La Cour de justice de l’Union européenne a rendu l’an dernier un arrêt important dans le cadre du détachement de travailleurs extrêmement mobiles dans les transports routiers internationaux.
La Cour précise le concept d’un « lien suffisamment étroit avec le territoire » vers lequel est envoyé le travailleur.

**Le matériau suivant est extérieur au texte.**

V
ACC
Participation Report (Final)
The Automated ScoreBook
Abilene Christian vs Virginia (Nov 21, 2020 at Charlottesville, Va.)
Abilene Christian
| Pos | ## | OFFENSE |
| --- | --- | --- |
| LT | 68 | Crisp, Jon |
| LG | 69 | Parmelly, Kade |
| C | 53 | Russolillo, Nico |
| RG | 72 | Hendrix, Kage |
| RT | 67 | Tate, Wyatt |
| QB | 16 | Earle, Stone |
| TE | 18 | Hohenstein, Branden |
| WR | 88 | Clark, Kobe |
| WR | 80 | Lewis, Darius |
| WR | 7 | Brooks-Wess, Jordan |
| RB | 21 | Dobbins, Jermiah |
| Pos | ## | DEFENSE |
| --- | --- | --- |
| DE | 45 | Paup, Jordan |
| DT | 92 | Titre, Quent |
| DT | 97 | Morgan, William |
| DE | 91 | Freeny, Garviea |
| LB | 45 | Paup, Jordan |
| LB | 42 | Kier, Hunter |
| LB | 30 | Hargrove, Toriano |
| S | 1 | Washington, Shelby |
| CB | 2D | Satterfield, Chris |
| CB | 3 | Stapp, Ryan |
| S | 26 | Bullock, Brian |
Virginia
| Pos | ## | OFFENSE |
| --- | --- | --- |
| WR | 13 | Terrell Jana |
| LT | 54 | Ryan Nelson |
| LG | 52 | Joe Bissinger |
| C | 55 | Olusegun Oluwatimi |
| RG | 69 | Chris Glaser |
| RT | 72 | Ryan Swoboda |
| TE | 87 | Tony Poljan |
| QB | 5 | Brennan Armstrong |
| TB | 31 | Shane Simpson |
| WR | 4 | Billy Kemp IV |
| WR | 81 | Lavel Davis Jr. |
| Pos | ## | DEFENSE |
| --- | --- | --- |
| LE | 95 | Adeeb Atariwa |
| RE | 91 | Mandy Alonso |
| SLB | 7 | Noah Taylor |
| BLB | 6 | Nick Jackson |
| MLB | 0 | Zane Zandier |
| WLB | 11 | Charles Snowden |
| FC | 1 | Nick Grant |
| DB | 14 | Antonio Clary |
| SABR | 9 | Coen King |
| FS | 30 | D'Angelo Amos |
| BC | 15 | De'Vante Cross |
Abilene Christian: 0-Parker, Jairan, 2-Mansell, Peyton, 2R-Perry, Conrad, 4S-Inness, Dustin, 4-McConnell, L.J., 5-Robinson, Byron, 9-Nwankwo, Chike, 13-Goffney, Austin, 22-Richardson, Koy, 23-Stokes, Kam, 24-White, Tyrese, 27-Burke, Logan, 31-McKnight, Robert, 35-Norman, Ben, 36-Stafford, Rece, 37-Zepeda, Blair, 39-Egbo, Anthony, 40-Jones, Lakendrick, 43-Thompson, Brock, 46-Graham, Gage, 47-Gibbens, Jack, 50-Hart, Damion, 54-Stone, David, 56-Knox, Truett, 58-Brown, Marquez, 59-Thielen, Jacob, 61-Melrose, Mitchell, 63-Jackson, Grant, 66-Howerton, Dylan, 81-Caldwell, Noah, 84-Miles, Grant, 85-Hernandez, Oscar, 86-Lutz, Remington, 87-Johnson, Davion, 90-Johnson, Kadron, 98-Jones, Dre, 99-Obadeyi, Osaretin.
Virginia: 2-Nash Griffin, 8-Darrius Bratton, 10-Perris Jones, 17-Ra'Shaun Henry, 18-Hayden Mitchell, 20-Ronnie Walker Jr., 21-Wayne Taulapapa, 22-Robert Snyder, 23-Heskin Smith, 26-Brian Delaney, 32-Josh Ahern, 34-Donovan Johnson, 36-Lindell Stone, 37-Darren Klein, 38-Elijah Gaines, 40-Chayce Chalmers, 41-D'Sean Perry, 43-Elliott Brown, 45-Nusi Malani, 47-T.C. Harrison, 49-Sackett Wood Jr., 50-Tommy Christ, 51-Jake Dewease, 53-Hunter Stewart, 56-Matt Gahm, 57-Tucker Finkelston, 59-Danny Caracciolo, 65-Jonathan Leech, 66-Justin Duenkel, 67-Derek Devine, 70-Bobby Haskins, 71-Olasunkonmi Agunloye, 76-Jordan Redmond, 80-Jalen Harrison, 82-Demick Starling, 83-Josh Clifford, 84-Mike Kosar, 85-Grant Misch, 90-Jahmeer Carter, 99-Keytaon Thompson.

A la suite de cette interprétation très stricte de la notion, de nombreux travailleurs ne seront pas considérés comme travailleurs détachés et ne bénéficieront dès lors pas non plus de la protection et des avantages dans le domaine du droit social, comme prévus par la directive relative au détachement des travailleurs.
Le 1er décembre 2020, la Cour de justice de l’Union européenne a rendu un arrêt important (CJUE 1er décembre 2020, n° C-815/18, Federatie Nederlandse Vakbeweging/Van den Bosch Transporten BV e.a.) concernant l’application de la directive sur le détachement (Directive 97/71/CE du Parlement européen et du Conseil du 16 décembre 1996 concernant le détachement de travailleurs effectué dans le cadre d'une prestation de services) dans le cadre des transports routiers internationaux.
La directive sur le détachement est d’application aux entreprises établies dans un Etat membre qui détachent des travailleurs sur le territoire d’un autre Etat membre dans le cadre de prestations de services transnationaux et garantit la protection des travailleurs détachés pendant leur détachement en prévoyant des dispositions contraignantes dans le domaine des conditions de travail et de la protection du bien-être.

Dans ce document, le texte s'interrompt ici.